> _Your task_: Extend the article about how ProActive Solutions is adjusting to IBM's changes, picking up after its final sentence.

> _Reading text_:

++++

How ProActive Solutions adjusts when IBM makes changes

 

Furrier was interested to learn how ProActive Solutions is handling IBM’s recent changes, particularly how the “the X86 transition to Lenovo” would affect ProActive’s footprint, customers, and their partnership with IBM. Schamberger replied that ProActive Solutions already works with Lenovo “in the laptop/desktop area” and also considers themselves a “good X86 partner.” These previous relationships, and the similarities between the two businesses — “the X86 platform is almost like the Lenovo mainframe,” Schamberger commented — mean that ProActive Solutions is not uneasy about the transition.

  • The balance between “re-tooling” and maintaining current relationships “we are re-tooling.” 

As a rapidly growing company, Dave Vellante asked, “How are you transforming?” Schamberger replied that ProActive Solutions has its sights set on some of the new and most exciting technologies, since “the hardware business isn’t quite what it was 12 months ago.”

In particular, he mentioned that ProActive Solutions is excited about IBM SoftLayer offerings and therefore “getting [their] education and certifications in that space.” Furthermore, Schamberger said, “We’re working on the storage as a service platform” and also “getting more cloud-friendly, more software-oriented.”

He pointed out, though that ProActive Solutions’ “success in the storage business isn’t a fluke.” Many of their customers “still plan on owning and will own their assets for years to come.” ProActive Solutions has to strike a careful balance. Schamberger says, “We’re going to try to continue to grow and leverage those relationships, but we’re not going to sit still and let the cloud world pass us by.”

 

Clients wrestle with cost when it comes to cloud

 

#IBMEdgeClient interest in the cloud, Schamberger says, is evident in their behavior. Many enterprise-size clients, he said, are “hiring cloud specialists,” which leads him to “believe that sooner or later they’re going to have cloud workloads.” At present, though, Schamberger believes that there hasn’t been even more wide spread adoption because of the challenges cloud presents: “I think the biggest challenge is the bandwidth […] Bandwidth and security. That’s typically been the common conversation I’ve had.” Many clients, Schamberger says, “are still on that edge […] but most of them are dabbling.”

++++

> _Data extract_:
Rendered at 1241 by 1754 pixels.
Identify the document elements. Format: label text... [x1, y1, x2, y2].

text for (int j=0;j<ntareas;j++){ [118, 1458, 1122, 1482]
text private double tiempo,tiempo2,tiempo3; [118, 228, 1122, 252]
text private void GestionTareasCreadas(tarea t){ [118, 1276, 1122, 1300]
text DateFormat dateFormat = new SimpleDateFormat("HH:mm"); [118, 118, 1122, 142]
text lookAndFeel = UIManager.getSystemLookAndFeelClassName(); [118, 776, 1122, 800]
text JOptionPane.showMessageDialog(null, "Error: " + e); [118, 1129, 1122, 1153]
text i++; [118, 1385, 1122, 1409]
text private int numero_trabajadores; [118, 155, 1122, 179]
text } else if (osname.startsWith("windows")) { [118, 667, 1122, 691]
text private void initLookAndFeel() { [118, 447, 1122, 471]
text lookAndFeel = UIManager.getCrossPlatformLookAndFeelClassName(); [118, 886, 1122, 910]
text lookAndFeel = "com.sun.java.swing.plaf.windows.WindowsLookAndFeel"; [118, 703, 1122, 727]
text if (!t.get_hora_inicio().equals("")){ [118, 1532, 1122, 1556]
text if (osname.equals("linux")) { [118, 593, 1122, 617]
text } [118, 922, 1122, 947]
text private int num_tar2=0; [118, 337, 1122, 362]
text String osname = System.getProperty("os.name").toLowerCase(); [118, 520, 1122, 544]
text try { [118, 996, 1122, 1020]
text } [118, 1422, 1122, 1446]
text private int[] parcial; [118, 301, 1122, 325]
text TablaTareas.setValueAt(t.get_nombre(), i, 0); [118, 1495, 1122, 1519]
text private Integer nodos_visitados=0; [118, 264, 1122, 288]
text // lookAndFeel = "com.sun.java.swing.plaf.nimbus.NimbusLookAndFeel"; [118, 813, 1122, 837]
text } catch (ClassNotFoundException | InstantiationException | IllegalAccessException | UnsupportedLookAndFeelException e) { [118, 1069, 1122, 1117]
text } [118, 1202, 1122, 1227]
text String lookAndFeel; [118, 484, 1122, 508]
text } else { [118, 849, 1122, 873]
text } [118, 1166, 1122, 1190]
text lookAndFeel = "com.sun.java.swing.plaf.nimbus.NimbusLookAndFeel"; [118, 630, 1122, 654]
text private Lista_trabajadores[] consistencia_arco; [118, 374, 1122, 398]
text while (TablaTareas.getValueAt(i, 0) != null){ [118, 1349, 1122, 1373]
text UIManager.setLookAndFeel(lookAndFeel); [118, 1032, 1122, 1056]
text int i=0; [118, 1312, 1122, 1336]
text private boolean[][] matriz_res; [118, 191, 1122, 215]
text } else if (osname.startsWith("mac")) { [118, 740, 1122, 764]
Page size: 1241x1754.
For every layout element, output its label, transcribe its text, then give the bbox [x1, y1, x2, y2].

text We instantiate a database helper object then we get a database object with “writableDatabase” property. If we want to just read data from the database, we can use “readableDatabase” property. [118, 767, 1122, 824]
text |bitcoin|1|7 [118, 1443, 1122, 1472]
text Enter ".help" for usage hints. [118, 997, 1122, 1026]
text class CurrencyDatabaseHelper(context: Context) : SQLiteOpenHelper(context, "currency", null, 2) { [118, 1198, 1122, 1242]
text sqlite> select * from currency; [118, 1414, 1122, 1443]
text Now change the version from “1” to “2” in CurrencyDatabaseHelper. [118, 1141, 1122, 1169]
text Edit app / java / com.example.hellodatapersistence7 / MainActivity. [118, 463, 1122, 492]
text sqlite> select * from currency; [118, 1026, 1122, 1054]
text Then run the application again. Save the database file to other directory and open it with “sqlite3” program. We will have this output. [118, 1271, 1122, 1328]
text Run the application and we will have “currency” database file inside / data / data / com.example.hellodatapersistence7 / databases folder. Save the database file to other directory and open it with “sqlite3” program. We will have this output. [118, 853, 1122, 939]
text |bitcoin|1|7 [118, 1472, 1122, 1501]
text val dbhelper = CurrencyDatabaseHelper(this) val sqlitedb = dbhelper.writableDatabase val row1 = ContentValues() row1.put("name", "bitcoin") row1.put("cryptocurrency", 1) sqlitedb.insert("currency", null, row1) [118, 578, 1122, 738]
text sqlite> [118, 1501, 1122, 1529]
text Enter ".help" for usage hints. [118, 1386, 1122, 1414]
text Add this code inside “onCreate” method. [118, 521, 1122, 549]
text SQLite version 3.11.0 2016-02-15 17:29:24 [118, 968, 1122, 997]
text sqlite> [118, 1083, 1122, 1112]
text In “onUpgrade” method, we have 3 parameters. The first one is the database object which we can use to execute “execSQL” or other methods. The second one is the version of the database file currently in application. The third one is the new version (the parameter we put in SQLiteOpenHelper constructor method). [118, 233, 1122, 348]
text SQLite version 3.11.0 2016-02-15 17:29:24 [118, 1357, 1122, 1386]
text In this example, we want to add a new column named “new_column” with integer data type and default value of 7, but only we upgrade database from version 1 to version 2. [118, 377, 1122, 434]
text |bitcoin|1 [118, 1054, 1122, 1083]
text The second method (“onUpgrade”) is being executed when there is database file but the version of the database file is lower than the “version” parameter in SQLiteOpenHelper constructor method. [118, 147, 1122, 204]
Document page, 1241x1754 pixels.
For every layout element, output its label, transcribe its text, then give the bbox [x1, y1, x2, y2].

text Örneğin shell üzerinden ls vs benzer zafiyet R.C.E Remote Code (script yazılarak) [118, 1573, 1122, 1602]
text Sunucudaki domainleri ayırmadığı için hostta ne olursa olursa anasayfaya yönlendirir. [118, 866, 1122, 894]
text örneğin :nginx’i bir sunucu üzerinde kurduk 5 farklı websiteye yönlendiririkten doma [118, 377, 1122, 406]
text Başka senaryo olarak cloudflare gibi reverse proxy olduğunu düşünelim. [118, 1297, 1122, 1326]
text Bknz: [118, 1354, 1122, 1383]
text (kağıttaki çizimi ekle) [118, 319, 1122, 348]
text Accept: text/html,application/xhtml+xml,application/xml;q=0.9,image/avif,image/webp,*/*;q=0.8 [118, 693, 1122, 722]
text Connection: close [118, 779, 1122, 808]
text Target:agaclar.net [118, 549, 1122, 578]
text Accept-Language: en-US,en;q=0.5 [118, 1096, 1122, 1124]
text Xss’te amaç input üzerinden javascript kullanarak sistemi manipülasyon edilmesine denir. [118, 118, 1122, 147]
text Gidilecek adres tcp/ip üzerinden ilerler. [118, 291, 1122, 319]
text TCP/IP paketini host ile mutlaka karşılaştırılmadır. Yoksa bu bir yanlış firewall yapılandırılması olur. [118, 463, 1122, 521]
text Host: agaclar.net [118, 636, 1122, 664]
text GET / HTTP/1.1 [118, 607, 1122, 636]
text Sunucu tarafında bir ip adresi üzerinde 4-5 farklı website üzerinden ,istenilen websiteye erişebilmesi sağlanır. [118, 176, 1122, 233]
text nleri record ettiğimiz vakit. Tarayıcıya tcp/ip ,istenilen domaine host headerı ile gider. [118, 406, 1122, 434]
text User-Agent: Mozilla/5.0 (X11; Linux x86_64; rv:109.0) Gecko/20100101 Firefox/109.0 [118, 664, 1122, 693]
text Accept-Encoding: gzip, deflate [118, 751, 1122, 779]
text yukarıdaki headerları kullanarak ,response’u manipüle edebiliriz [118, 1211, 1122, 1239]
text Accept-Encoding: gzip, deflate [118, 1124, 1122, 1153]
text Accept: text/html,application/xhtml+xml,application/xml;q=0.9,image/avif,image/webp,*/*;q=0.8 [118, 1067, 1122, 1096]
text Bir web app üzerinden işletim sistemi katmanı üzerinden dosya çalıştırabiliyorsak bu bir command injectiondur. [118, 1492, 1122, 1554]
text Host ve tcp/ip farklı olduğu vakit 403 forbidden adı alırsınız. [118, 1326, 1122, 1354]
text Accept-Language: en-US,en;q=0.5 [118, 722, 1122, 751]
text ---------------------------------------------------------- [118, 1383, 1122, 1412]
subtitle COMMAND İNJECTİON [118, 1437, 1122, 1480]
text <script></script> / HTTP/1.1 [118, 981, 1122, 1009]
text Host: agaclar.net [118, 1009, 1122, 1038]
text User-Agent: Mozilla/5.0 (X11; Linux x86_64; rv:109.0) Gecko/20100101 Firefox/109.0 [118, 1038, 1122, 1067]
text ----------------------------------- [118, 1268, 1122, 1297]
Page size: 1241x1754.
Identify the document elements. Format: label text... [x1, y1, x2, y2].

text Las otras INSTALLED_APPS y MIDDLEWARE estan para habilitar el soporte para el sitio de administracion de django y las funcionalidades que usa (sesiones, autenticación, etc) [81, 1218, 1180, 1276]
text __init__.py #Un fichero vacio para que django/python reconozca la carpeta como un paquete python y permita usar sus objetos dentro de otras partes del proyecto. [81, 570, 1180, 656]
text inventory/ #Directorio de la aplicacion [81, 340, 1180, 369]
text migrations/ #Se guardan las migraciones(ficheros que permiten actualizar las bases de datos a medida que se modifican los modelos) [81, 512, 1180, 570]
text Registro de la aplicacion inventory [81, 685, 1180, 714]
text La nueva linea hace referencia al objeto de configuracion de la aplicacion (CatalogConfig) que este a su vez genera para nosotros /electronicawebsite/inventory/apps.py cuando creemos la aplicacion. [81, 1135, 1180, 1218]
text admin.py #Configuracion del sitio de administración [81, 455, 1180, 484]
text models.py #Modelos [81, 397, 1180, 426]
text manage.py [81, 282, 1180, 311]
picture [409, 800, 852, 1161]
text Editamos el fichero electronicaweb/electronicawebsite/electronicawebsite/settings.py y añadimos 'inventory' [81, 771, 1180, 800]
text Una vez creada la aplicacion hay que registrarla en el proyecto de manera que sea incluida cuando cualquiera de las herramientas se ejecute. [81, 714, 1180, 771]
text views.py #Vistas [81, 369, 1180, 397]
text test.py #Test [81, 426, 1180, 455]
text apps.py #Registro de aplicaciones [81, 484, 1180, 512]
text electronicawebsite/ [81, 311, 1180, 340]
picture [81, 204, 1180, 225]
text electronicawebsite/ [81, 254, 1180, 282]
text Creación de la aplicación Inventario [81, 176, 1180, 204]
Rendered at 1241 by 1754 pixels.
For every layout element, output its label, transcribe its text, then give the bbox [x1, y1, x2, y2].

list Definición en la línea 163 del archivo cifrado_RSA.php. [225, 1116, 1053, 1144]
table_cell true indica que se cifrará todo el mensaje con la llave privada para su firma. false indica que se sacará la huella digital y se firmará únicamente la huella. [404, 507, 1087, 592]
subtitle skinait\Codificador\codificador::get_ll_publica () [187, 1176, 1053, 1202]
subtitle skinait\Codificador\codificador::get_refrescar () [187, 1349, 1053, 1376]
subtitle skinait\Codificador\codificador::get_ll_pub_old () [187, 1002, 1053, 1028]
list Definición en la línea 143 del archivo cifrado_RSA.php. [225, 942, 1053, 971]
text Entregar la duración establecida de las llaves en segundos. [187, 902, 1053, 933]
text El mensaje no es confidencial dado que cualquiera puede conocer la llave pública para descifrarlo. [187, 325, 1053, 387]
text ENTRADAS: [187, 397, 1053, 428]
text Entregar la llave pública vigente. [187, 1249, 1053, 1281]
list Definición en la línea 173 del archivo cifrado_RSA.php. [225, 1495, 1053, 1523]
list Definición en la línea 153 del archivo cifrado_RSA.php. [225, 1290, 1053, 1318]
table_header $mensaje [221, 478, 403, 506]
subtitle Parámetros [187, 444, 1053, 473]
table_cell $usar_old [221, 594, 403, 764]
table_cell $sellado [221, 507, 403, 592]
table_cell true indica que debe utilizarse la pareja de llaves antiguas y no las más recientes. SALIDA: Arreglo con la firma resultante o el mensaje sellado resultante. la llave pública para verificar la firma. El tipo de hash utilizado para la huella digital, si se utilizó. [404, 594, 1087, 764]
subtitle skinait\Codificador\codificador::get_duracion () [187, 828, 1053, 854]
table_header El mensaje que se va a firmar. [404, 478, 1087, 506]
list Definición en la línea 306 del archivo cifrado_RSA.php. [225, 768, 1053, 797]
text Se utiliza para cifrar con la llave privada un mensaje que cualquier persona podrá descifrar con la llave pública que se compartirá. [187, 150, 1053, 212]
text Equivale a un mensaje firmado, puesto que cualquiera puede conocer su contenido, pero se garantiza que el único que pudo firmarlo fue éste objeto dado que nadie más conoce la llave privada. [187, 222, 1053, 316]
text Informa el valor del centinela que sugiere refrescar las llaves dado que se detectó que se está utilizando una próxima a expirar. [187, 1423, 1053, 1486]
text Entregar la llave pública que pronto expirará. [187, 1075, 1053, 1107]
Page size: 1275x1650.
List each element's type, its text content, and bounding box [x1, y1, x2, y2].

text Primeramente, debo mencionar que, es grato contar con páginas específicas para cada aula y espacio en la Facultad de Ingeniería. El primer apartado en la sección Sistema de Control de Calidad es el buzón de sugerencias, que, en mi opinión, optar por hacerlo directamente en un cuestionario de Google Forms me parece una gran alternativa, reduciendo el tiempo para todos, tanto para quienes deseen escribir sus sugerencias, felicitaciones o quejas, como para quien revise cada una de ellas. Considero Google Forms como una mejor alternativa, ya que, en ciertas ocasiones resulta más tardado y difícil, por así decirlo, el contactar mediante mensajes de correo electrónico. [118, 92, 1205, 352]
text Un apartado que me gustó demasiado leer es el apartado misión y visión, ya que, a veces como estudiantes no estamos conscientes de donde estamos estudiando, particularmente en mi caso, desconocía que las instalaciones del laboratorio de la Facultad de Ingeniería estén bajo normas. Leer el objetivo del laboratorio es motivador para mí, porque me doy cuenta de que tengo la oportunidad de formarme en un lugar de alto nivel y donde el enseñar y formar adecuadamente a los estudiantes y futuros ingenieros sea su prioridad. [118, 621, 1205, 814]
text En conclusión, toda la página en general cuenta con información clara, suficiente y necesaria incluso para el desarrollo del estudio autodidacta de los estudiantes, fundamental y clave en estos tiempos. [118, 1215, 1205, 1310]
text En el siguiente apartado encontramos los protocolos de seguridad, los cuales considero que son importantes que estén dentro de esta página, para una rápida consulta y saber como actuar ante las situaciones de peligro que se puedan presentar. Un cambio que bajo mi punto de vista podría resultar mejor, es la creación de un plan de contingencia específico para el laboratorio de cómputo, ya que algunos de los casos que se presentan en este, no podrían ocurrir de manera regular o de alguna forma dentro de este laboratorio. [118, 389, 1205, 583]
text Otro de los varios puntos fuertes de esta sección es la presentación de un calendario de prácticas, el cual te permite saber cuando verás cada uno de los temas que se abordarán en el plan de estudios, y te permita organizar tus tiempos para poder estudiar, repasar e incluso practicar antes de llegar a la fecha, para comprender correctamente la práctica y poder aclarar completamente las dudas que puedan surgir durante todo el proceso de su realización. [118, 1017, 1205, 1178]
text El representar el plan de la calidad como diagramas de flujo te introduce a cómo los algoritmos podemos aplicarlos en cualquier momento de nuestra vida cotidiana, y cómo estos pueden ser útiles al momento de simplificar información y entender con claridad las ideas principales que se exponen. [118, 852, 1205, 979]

++++

> _Answer for the task_:
He cited the example of a ProActive client, “a large bottler,” that has an “initiative that they’ll price every new workload, new requirement on cloud infrastructure as well as internal. So public and private. It’s a bake-off.” The results of these trials, Schamberger explained, show that “owning the assets is still a little bit cheaper than cloud.”

It’s not all necessarily about cost though. A lot of clients, Schamberger mentioned, have an attitude he sums up as, “We don’t want to be in the IT business, we want a couple really smart guys that can architect in the cloud and get our applications in the cloud, get us cloud-ready as a business.” The flexibility and agility that the cloud offers may win out in the end, especially as the difference in price gets “closer and closer between buying the assets vs. going to the cloud.” In fact, Schamberger says, “internal cloud is almost a given now.”

  • ProActive support for client’s cloud aspirations

Schamberger admits that when it comes to cloud and DevOps, he started out skeptical: a few years ago cloud was just a buzz word. But now, he says, “Even large workload like SAP, I see a lot of large database companies are still providing services in the cloud now.”

These developments have lead him to push for “a check-list or line items” that ProActive Solutions can use when communicating with clients that are trying to move to cloud. It would be one, he says, that would allow ProActive Solutions to quickly determine whether a client’s application is cloud-ready, perhaps a simple set of “five things we need to make sure it can do to be ported to the cloud — and once it’s there it should be fine, but those are the types of things we’re trying to do to adapt to those requirements that customers are coming to use with.”